1876 in Budapest als Sohn eines ungarischen Vaters und einer Wiener Mutter in einen assimilierten jüdischen Haushalt hineingeboren, wurde Latzko nach römisch-katholischem Ritus auf die Namen Adolf Andór getauft, verfasste seine ersten literarischen Arbeiten noch auf Ungarisch und begann erst nach seinem 1901 erfolgten Umzug nach Berlin konsequent in seiner ‚Mutter-Sprache’ Deutsch zu schreiben. Nachdem er sich nach Kriegsende zunächst für ein rundes Jahrzehnt in Salzburg niedergelassen hatte, übersiedelte er schließlich bereits im Jahr 1931 nach Amsterdam, wo es ihm gelang – weitgehend unabhängig von der Formierung einer deutschsprachigen Exilliteratur – mit den Übersetzungen seiner Bücher und Artikel ins Holländische auf dem niederländischen Buchmarkt zu reüssieren. Noch bis weit nach 1945 scheint sein Name im literarischen Diskurs der Niederlande präsenter gewesen zu sein, als im deutschsprachigen Raum. 1948, ein halbes Jahrzehnt nach seinem Tod, wurde Latzko auf dem Amsterdamer Friedhof Zorgvlied ein bronzenes Denkmal gesetzt, das bis heute erhalten geblieben ist. In dem auch in stilistischer Hinsicht keiner klaren Richtung zuzuordnenden und allenfalls mit seinen Antikriegsbüchern im Umfeld des Expressionismus zu verortenden Latzko gilt es mithin noch immer, einen Schriftsteller von buchstäblich europäischem Format zu entdecken.

Vorliegende Einträge
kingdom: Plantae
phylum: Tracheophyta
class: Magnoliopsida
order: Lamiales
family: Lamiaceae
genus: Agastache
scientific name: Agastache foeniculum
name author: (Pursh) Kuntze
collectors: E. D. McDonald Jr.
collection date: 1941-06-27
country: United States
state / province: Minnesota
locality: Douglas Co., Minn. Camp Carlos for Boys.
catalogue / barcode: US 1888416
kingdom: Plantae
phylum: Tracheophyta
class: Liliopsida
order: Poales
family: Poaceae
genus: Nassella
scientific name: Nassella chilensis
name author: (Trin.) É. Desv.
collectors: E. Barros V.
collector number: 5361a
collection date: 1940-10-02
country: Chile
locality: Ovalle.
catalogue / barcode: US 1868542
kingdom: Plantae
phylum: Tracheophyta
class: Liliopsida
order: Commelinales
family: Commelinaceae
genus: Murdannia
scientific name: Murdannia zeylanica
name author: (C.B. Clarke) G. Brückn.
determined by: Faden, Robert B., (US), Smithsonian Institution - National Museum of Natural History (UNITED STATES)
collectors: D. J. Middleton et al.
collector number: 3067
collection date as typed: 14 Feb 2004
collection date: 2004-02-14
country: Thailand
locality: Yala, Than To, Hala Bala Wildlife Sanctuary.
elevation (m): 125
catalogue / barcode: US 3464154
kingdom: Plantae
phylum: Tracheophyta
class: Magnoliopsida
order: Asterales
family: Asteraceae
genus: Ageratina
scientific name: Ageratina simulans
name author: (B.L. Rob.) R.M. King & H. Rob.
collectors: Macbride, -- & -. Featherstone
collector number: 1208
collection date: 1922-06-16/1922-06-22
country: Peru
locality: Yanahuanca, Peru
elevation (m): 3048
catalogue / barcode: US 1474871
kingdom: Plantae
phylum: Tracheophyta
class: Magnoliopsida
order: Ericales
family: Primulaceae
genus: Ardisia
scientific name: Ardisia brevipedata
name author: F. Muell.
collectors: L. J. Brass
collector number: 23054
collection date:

Zu bearbeiten
Beantworten Sie anhand des Textauszugs über Latzko:
(a) In welchem Jahr zog Latzko nach Berlin?
(b) In welche Stadt übersiedelte er im Jahr 1931?
(c) Auf welchem Friedhof wurde ihm 1948 ein Denkmal gesetzt?
Die Einträge spielen hierfür keine Rolle.

Schriftliche Lösung
(a) 1901
(b) Amsterdam
(c) Auf dem Amsterdamer Friedhof Zorgvlied